> What to produce
Please reproduce every line of the data below word for word, with no changes.

> Records provided
== == ==
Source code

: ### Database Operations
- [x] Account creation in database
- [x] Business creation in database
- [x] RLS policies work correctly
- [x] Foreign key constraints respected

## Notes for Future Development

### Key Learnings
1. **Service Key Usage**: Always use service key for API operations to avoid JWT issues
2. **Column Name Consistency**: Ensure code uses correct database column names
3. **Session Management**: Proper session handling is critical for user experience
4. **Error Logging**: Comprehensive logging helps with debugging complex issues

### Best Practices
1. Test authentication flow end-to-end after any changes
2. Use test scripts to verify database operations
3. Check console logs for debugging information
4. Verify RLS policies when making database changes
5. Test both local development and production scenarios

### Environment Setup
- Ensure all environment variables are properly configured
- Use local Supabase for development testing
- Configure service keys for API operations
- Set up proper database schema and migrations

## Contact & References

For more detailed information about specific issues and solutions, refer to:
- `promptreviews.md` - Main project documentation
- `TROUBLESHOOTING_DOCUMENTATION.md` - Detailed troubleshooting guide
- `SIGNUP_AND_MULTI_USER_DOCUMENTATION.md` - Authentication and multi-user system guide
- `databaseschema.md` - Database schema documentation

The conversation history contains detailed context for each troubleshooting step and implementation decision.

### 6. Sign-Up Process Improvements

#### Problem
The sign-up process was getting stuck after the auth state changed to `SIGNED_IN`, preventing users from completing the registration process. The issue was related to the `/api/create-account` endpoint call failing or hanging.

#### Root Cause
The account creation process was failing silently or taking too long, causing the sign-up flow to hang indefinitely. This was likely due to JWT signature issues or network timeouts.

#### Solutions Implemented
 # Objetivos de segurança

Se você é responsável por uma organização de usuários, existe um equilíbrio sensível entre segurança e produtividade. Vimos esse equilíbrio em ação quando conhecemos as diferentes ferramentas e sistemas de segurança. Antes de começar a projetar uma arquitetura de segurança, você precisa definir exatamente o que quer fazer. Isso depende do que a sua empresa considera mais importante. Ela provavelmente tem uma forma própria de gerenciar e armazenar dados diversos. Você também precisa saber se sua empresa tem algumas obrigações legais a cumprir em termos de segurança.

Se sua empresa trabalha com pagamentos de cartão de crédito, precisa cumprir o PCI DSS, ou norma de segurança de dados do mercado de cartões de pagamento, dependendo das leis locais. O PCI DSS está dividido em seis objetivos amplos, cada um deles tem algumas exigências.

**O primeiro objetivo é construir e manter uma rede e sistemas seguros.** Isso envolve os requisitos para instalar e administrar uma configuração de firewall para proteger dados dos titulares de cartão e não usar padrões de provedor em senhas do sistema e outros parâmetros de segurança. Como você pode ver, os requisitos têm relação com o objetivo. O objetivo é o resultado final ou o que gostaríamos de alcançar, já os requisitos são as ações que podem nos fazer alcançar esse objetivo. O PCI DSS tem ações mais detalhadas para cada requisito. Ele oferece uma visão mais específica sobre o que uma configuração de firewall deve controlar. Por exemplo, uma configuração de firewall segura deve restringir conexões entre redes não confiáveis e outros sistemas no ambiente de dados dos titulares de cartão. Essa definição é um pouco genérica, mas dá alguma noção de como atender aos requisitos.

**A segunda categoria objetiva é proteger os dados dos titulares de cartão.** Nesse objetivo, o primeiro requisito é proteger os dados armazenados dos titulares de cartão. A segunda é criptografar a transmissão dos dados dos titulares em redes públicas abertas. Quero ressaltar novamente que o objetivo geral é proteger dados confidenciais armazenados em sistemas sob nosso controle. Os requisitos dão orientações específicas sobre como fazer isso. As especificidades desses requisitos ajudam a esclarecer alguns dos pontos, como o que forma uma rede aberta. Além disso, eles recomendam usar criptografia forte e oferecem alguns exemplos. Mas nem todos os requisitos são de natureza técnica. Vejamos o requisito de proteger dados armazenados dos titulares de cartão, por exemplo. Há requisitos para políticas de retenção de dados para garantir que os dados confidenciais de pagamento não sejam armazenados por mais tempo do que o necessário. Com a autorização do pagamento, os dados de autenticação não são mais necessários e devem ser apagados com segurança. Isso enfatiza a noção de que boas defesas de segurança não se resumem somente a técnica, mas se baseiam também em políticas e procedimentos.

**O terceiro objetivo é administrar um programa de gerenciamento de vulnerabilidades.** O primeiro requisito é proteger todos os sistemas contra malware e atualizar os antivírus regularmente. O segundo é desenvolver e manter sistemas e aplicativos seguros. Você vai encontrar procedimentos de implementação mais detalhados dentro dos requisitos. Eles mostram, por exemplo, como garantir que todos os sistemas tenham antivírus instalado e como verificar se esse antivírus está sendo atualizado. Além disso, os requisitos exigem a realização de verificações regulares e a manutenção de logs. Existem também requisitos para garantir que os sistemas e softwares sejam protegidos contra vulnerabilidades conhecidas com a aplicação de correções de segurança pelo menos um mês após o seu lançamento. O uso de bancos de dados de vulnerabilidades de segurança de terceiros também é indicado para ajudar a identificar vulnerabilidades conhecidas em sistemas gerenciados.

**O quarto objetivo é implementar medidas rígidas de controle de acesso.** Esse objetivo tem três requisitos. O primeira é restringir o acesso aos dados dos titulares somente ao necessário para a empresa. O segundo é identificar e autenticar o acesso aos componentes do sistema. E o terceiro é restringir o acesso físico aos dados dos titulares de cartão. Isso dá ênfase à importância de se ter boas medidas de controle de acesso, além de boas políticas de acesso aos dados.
== == ==
> Answer to the exercise
Source code

: ### Database Operations
- [x] Account creation in database
- [x] Business creation in database
- [x] RLS policies work correctly
- [x] Foreign key constraints respected

## Notes for Future Development

### Key Learnings
1. **Service Key Usage**: Always use service key for API operations to avoid JWT issues
2. **Column Name Consistency**: Ensure code uses correct database column names
3. **Session Management**: Proper session handling is critical for user experience
4. **Error Logging**: Comprehensive logging helps with debugging complex issues

### Best Practices
1. Test authentication flow end-to-end after any changes
2. Use test scripts to verify database operations
3. Check console logs for debugging information
4. Verify RLS policies when making database changes
5. Test both local development and production scenarios

### Environment Setup
- Ensure all environment variables are properly configured
- Use local Supabase for development testing
- Configure service keys for API operations
- Set up proper database schema and migrations

## Contact & References

For more detailed information about specific issues and solutions, refer to:
- `promptreviews.md` - Main project documentation
- `TROUBLESHOOTING_DOCUMENTATION.md` - Detailed troubleshooting guide
- `SIGNUP_AND_MULTI_USER_DOCUMENTATION.md` - Authentication and multi-user system guide
- `databaseschema.md` - Database schema documentation

The conversation history contains detailed context for each troubleshooting step and implementation decision.

### 6. Sign-Up Process Improvements

#### Problem
The sign-up process was getting stuck after the auth state changed to `SIGNED_IN`, preventing users from completing the registration process. The issue was related to the `/api/create-account` endpoint call failing or hanging.

#### Root Cause
The account creation process was failing silently or taking too long, causing the sign-up flow to hang indefinitely. This was likely due to JWT signature issues or network timeouts.

#### Solutions Implemented
 # Objetivos de segurança

Se você é responsável por uma organização de usuários, existe um equilíbrio sensível entre segurança e produtividade. Vimos esse equilíbrio em ação quando conhecemos as diferentes ferramentas e sistemas de segurança. Antes de começar a projetar uma arquitetura de segurança, você precisa definir exatamente o que quer fazer. Isso depende do que a sua empresa considera mais importante. Ela provavelmente tem uma forma própria de gerenciar e armazenar dados diversos. Você também precisa saber se sua empresa tem algumas obrigações legais a cumprir em termos de segurança.

Se sua empresa trabalha com pagamentos de cartão de crédito, precisa cumprir o PCI DSS, ou norma de segurança de dados do mercado de cartões de pagamento, dependendo das leis locais. O PCI DSS está dividido em seis objetivos amplos, cada um deles tem algumas exigências.

**O primeiro objetivo é construir e manter uma rede e sistemas seguros.** Isso envolve os requisitos para instalar e administrar uma configuração de firewall para proteger dados dos titulares de cartão e não usar padrões de provedor em senhas do sistema e outros parâmetros de segurança. Como você pode ver, os requisitos têm relação com o objetivo. O objetivo é o resultado final ou o que gostaríamos de alcançar, já os requisitos são as ações que podem nos fazer alcançar esse objetivo. O PCI DSS tem ações mais detalhadas para cada requisito. Ele oferece uma visão mais específica sobre o que uma configuração de firewall deve controlar. Por exemplo, uma configuração de firewall segura deve restringir conexões entre redes não confiáveis e outros sistemas no ambiente de dados dos titulares de cartão. Essa definição é um pouco genérica, mas dá alguma noção de como atender aos requisitos.

**A segunda categoria objetiva é proteger os dados dos titulares de cartão.** Nesse objetivo, o primeiro requisito é proteger os dados armazenados dos titulares de cartão. A segunda é criptografar a transmissão dos dados dos titulares em redes públicas abertas. Quero ressaltar novamente que o objetivo geral é proteger dados confidenciais armazenados em sistemas sob nosso controle. Os requisitos dão orientações específicas sobre como fazer isso. As especificidades desses requisitos ajudam a esclarecer alguns dos pontos, como o que forma uma rede aberta. Além disso, eles recomendam usar criptografia forte e oferecem alguns exemplos. Mas nem todos os requisitos são de natureza técnica. Vejamos o requisito de proteger dados armazenados dos titulares de cartão, por exemplo. Há requisitos para políticas de retenção de dados para garantir que os dados confidenciais de pagamento não sejam armazenados por mais tempo do que o necessário. Com a autorização do pagamento, os dados de autenticação não são mais necessários e devem ser apagados com segurança. Isso enfatiza a noção de que boas defesas de segurança não se resumem somente a técnica, mas se baseiam também em políticas e procedimentos.

**O terceiro objetivo é administrar um programa de gerenciamento de vulnerabilidades.** O primeiro requisito é proteger todos os sistemas contra malware e atualizar os antivírus regularmente. O segundo é desenvolver e manter sistemas e aplicativos seguros. Você vai encontrar procedimentos de implementação mais detalhados dentro dos requisitos. Eles mostram, por exemplo, como garantir que todos os sistemas tenham antivírus instalado e como verificar se esse antivírus está sendo atualizado. Além disso, os requisitos exigem a realização de verificações regulares e a manutenção de logs. Existem também requisitos para garantir que os sistemas e softwares sejam protegidos contra vulnerabilidades conhecidas com a aplicação de correções de segurança pelo menos um mês após o seu lançamento. O uso de bancos de dados de vulnerabilidades de segurança de terceiros também é indicado para ajudar a identificar vulnerabilidades conhecidas em sistemas gerenciados.

**O quarto objetivo é implementar medidas rígidas de controle de acesso.** Esse objetivo tem três requisitos. O primeira é restringir o acesso aos dados dos titulares somente ao necessário para a empresa. O segundo é identificar e autenticar o acesso aos componentes do sistema. E o terceiro é restringir o acesso físico aos dados dos titulares de cartão. Isso dá ênfase à importância de se ter boas medidas de controle de acesso, além de boas políticas de acesso aos dados.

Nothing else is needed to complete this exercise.